# What needs to be done
Reproduce each line below precisely. Drop the pictures.

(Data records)
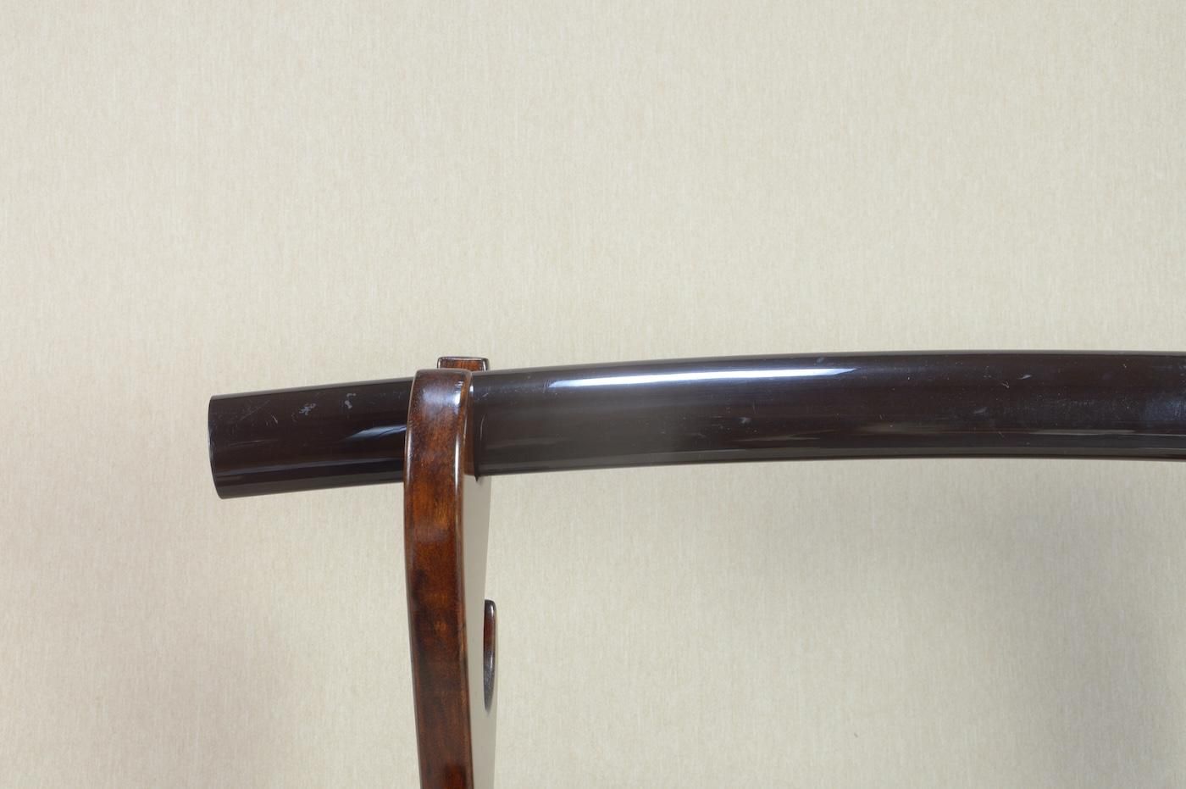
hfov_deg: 53.2
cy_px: 394
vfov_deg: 36.8
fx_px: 1185
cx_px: 593
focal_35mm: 36
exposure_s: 1/1.6
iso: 400
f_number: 11
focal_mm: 24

# Result of the task
hfov_deg: 53.2
cy_px: 394
vfov_deg: 36.8
fx_px: 1185
cx_px: 593
focal_35mm: 36
exposure_s: 1/1.6
iso: 400
f_number: 11
focal_mm: 24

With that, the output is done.